What is being asked => Every line of the entries below that mentions "elbow" is to be copied out.

Extracted records =>
***

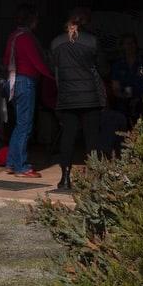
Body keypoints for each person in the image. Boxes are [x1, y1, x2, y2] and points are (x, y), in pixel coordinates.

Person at [50, 11, 105, 192]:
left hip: (67, 97)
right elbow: (101, 68)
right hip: (90, 97)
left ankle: (65, 178)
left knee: (68, 137)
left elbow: (56, 71)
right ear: (84, 24)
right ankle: (95, 179)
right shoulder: (92, 42)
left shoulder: (56, 43)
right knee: (92, 137)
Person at [2, 4, 51, 178]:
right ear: (32, 20)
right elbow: (37, 62)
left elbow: (6, 60)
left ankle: (12, 162)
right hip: (25, 81)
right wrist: (51, 76)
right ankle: (21, 166)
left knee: (19, 124)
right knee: (25, 125)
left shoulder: (14, 36)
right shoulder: (27, 38)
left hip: (13, 81)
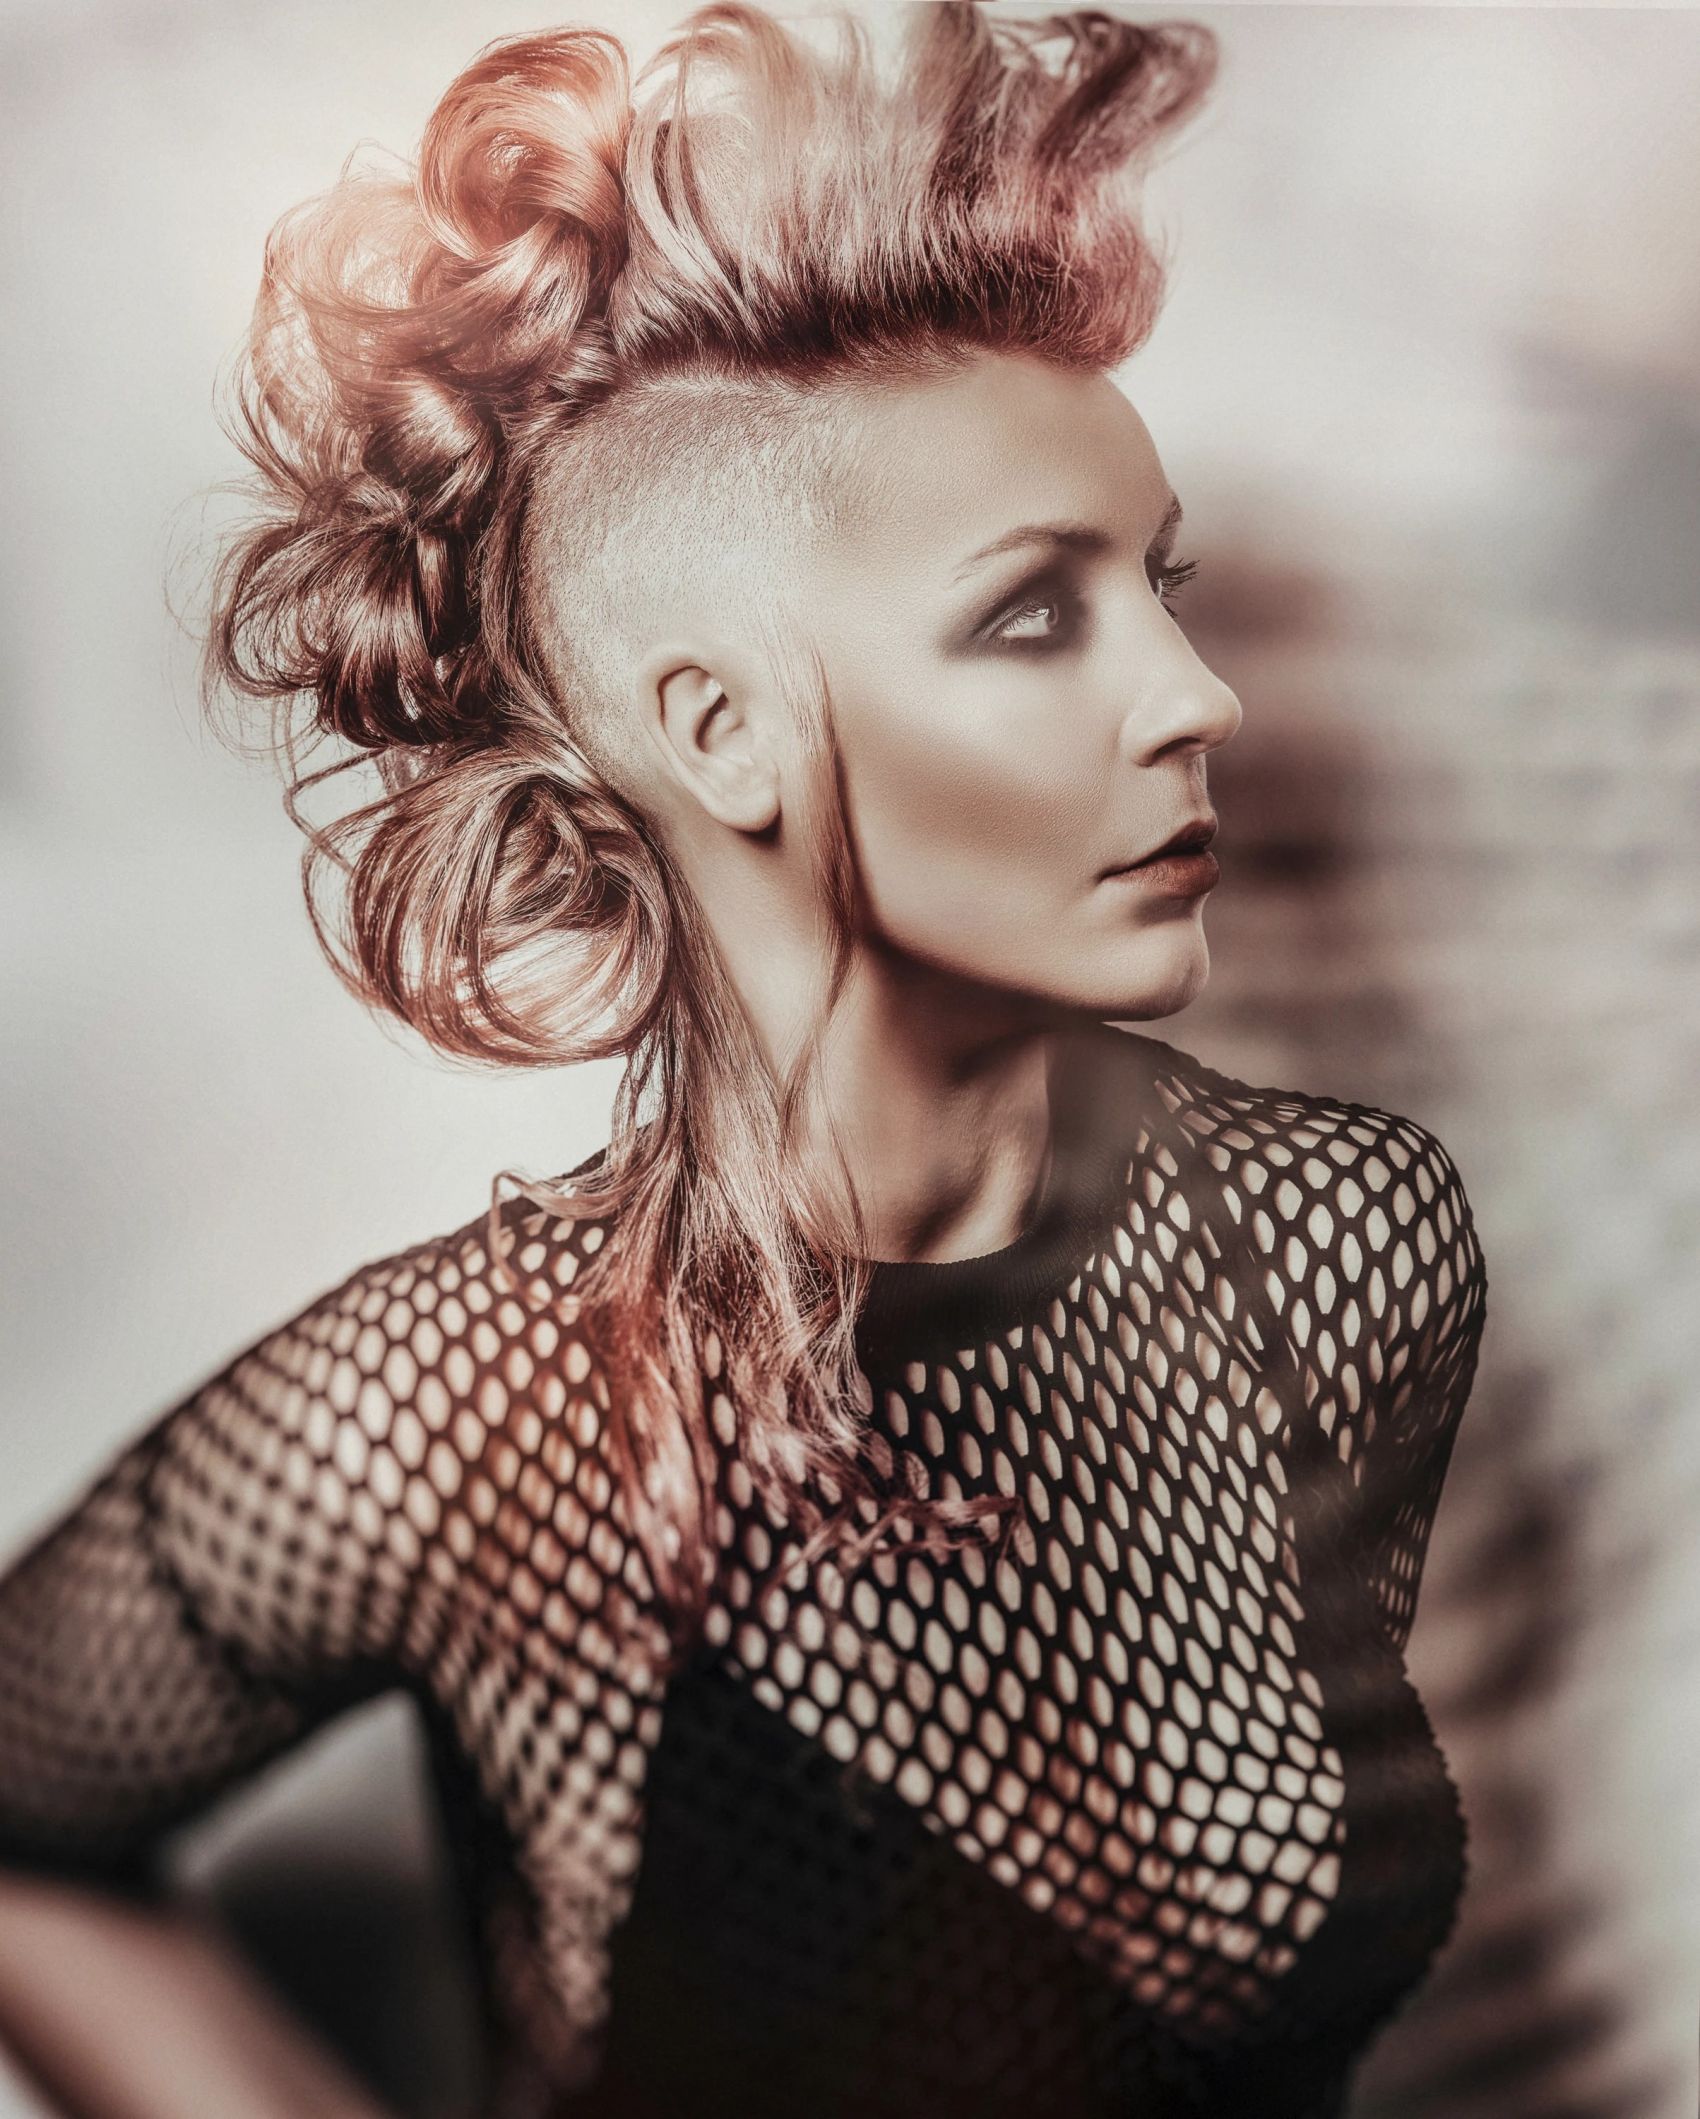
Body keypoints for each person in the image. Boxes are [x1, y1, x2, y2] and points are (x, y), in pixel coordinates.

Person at [0, 5, 1490, 2116]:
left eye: (1156, 586)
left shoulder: (1342, 1241)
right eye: (1033, 617)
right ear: (719, 733)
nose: (1197, 698)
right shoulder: (444, 1419)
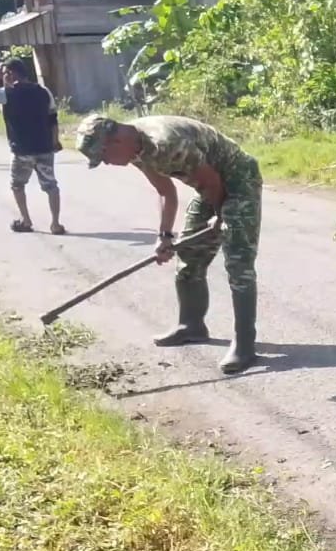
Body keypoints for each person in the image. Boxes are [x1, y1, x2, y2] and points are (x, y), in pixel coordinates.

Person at [75, 115, 262, 374]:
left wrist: (221, 215)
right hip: (209, 185)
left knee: (238, 263)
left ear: (115, 141)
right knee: (188, 256)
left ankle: (245, 344)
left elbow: (212, 181)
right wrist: (164, 236)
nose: (106, 163)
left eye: (104, 156)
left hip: (239, 180)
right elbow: (165, 191)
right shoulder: (136, 149)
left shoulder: (165, 144)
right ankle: (191, 326)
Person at [0, 58, 65, 235]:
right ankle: (55, 224)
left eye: (5, 73)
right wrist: (55, 142)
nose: (3, 77)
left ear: (11, 74)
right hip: (45, 148)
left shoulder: (7, 94)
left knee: (17, 185)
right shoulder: (43, 91)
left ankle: (26, 220)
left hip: (22, 150)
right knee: (51, 186)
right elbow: (53, 119)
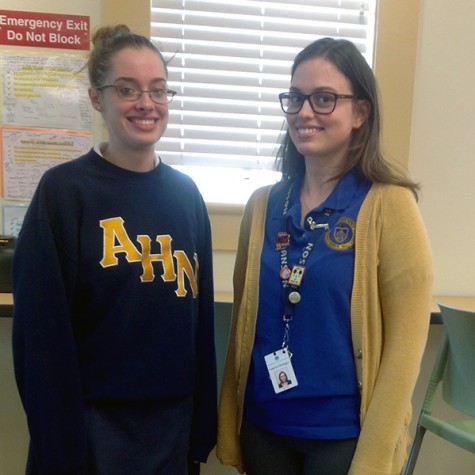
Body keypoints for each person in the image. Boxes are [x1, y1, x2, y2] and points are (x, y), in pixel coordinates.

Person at [217, 37, 433, 475]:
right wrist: (231, 425)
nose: (304, 112)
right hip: (263, 427)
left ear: (360, 113)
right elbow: (244, 323)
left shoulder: (390, 206)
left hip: (342, 439)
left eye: (324, 99)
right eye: (295, 98)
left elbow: (405, 350)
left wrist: (374, 457)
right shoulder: (262, 207)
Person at [12, 25, 217, 475]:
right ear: (95, 99)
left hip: (171, 429)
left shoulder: (187, 196)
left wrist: (203, 429)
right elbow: (41, 341)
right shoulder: (64, 193)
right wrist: (60, 446)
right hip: (90, 431)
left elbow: (199, 327)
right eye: (127, 89)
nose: (146, 103)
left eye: (158, 90)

***

Output =>
right elbow: (101, 68)
left elbow: (56, 71)
right elbow: (37, 62)
left elbow: (6, 60)
left elbow: (212, 181)
right elbow: (165, 191)
right elbow: (53, 119)
right elbow: (244, 323)
left elbow: (405, 350)
right elbow: (41, 341)
left elbow: (199, 327)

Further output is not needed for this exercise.